WHAT YOU WILL DO -
1 - Answer these from the passage on telecom providers and property owners:
(a) Which two companies are named as former single-service businesses, and what did each provide?
(b) What have property owners been granting providers access to?
(c) What is called one of the largest sources of revenues for owners and managers?
2 - Reproduce part of the passage on telecom providers and property owners word for word: begin at the words "A similar common" and stop after "mobility centric organizations.".

A similar common thread between the past and present exists with the providers of TV and phone services which have adjusted their business models from single service businesses (Bell providing phone and Comcast providing TV) to internet and mobility centric organizations.

Property owners across the US have been unwitting, yet active, participants in this technology evolution as they have been granting providers access to their private properties in order to secure services to their tenants. In some ways, this symbiotic relationship is as important to the owners as it is to the providers since tenants require these services similar to utilities. Over the years the relationship has changed somewhat as the wiring requirements improve, FCC regulation changes, and more competitive providers enter previously single provider markets. Fundamentally, though, the relationship is mostly unchanged: the provider seeks access and marketing rights at a property, the owner grants access in exchange for some financial or in-kind consideration and residents consume the provider’s services. In fact, telecommunication based ancillary income is one of the largest sources of revenues for owners and managers.

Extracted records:

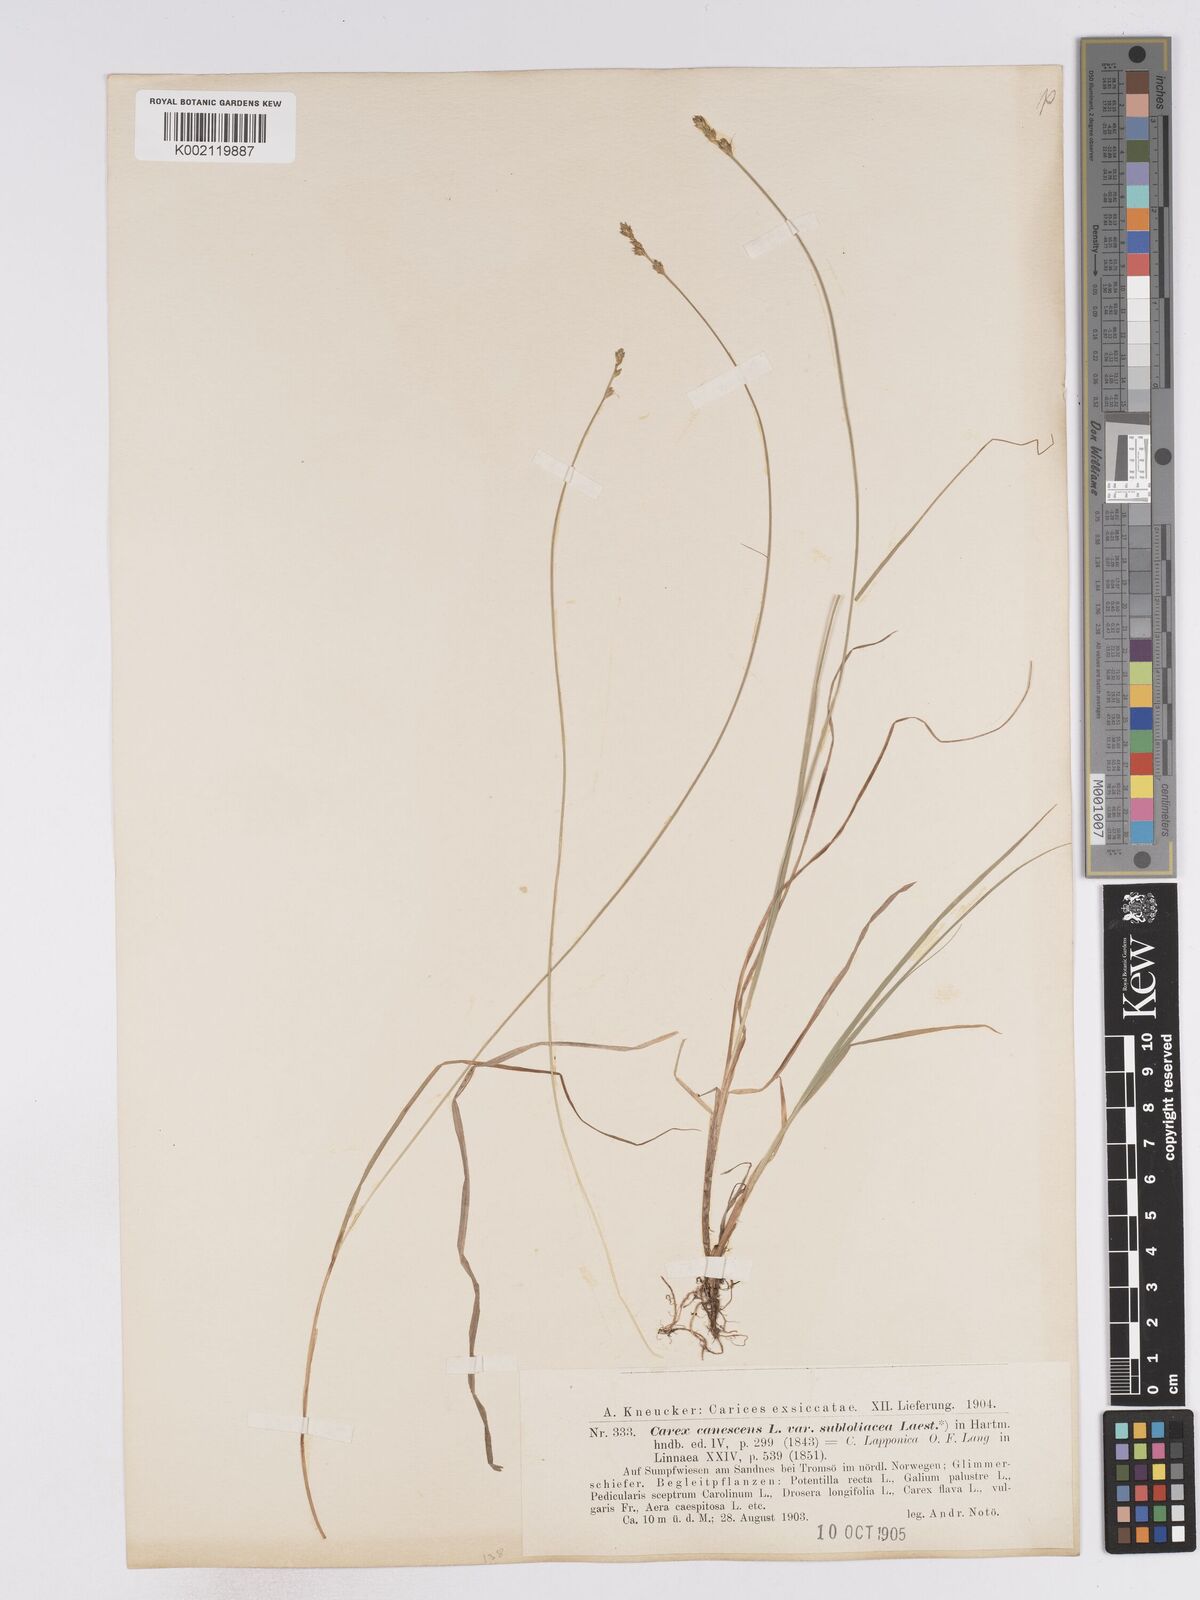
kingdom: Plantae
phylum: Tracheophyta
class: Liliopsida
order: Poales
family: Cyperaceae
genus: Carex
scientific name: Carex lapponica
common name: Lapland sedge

ANSWERS -
1 -
(a) Bell provided phone service and Comcast provided TV.
(b) Their private properties.
(c) Telecommunication based ancillary income.

2 -
A similar common thread between the past and present exists with the providers of TV and phone services which have adjusted their business models from single service businesses (Bell providing phone and Comcast providing TV) to internet and mobility centric organizations.